White Dog Fell from the Sky

44



To the north, apartheid sympathizers had poisoned five hundred Umkhonto we Sizwe trainees at the Novo Catengue camp in Angola. Amen, who’d escaped the bombing in Gaborone, had been away at a meeting the night the tainted beans and porridge were served. He couldn’t help notice that it was a pattern for harm to pass him by while it struck those he loved.

Tonight, he sat alone on a hill overlooking the camp. Below him, figures straggled in and out of tents. The camp looked like a wounded organism. Many of his friends were in the hospital. Without thinking, the palm of his right hand stroked the dusty ground beside him, as it once stroked the shoulder of his wife. For the first time since he’d undertaken this work, he doubted his strength to continue. His joy, his life, were gone. There was no way to find Ontibile without risking arrest.

He had heard no news of Isaac and assumed that he too was dead. It was one more regret, piled on a sea of regrets. He should have been there, as he should have been beside his sister in Soweto when they opened fire.

That night, Alice slept fitfully.

She was crawling over a trestle bridge made of sticks, north of Mahalapye. She felt a train approaching through the vibrations in her feet. She climbed to one side of the trestle and pushed her body over the edge. A river was rushing below. She counted to herself as she hung on: seven, eight, nine. A light rain began to fall. She watched as it settled on the backs of her hands, the fine hairs glistening with drops of water.

She woke into a land of grief, a ship adrift. Ian’s death had opened channels into decades of remembered and forgotten sorrows. The sky lightened along the horizon. She sat up in bed and then lay back down.

Wildly, she thought perhaps Roger had been lying. For reasons of his own, he’d stolen Ian’s wallet. Ian was poking among the rocks in the Tsodilo Hills, just setting out this morning with the dew still held in the shadows of the hills. This was the weekend they would meet in Mahalapye. They’d worked it out the night before they’d parted last time. She’d drive up on Friday, leave work a little early, probably get there before him. She could feel the gladness of his hands on her back, pulling her close.

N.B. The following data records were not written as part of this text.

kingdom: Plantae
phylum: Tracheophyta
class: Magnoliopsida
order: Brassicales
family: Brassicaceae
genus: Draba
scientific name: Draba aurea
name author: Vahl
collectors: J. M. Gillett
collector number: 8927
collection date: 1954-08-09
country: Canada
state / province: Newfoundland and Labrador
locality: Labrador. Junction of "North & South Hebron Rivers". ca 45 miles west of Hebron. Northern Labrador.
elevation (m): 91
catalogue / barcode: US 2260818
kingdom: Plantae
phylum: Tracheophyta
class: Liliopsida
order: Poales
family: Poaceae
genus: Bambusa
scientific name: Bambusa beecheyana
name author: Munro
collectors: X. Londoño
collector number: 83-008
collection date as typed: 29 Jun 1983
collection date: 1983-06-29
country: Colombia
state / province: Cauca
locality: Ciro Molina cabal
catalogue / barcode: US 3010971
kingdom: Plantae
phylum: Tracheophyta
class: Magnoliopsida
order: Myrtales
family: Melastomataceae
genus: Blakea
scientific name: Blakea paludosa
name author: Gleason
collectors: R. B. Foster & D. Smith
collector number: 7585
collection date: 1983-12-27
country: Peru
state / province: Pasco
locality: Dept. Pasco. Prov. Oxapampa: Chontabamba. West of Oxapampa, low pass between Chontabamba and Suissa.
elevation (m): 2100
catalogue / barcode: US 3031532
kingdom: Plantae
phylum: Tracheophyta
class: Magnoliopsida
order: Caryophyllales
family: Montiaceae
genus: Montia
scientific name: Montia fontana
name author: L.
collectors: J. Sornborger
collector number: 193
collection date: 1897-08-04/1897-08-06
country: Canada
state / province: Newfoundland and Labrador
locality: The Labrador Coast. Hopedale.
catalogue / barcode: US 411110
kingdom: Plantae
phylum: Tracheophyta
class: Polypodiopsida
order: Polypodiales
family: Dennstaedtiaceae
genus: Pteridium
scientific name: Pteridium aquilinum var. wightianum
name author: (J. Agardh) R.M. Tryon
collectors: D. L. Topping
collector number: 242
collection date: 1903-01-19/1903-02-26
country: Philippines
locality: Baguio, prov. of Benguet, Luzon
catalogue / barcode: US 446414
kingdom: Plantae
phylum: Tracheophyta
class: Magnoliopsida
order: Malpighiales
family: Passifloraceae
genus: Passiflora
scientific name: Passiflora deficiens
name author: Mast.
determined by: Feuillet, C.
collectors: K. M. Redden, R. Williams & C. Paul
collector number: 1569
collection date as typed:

But how had Roger gotten his Land Rover?

If she could reverse time, she’d go back to the day they’d set out for Moremi, just the two of them. She remembered that predawn light, their stealth. She’d offered him a cup of coffee. He’d asked how her marriage had come apart. She’d told him that Lawrence was a decent man but she’d felt dead around him.

I understand that kind of dead, he’d said. It’s better to be all the way dead.

From the moment his eyes rested on those thirsty animals and he’d said, Poor bastards, he was doomed. A lesser man—no, a different man—would have said there was nothing that could be done. He wasn’t that sort of person. He never could have been. It’s one of the things she loved in him, and it’s what killed him. Not the stampede, but his desire to do what was right, not in the eyes of the law but in the eyes of something bigger than himself.

An arrow dropped to Earth, stuck fast. Its shaft quivered.

She imagined what he might have done had he lived. On their way back to Francistown when she was still feverish, he’d spoken to her about his wish to find something in those hills that was big enough to wake the world up to the significance of the San people. He believed there were caves in the Tsodilo Hills where one could find evidence of the world’s first religion. She imagined he’d been right about what was there, but it would be too late by the time someone stumbled upon it.

What she and her boss were doing was puny in the face of the forces arrayed against the San: cattle, drought, poachers, the encroachment of farmers and western culture, the disillusionment of San teenagers, tuberculosis, the loss of language, tourism, the list went on.

White Dog buried her snout in Alice’s bent elbow and urged her up and out of bed.

Itumeleng was in the kitchen already, scrubbing a pot with salt. She’d burned beans in it a couple of days before. Magoo was waiting for breakfast.

Today she would call Muriel. And her mother. Tell them. The words came to her. It’s a fearful thing to love what death can touch. Her mother would understand with her whole being. Muriel would understand less.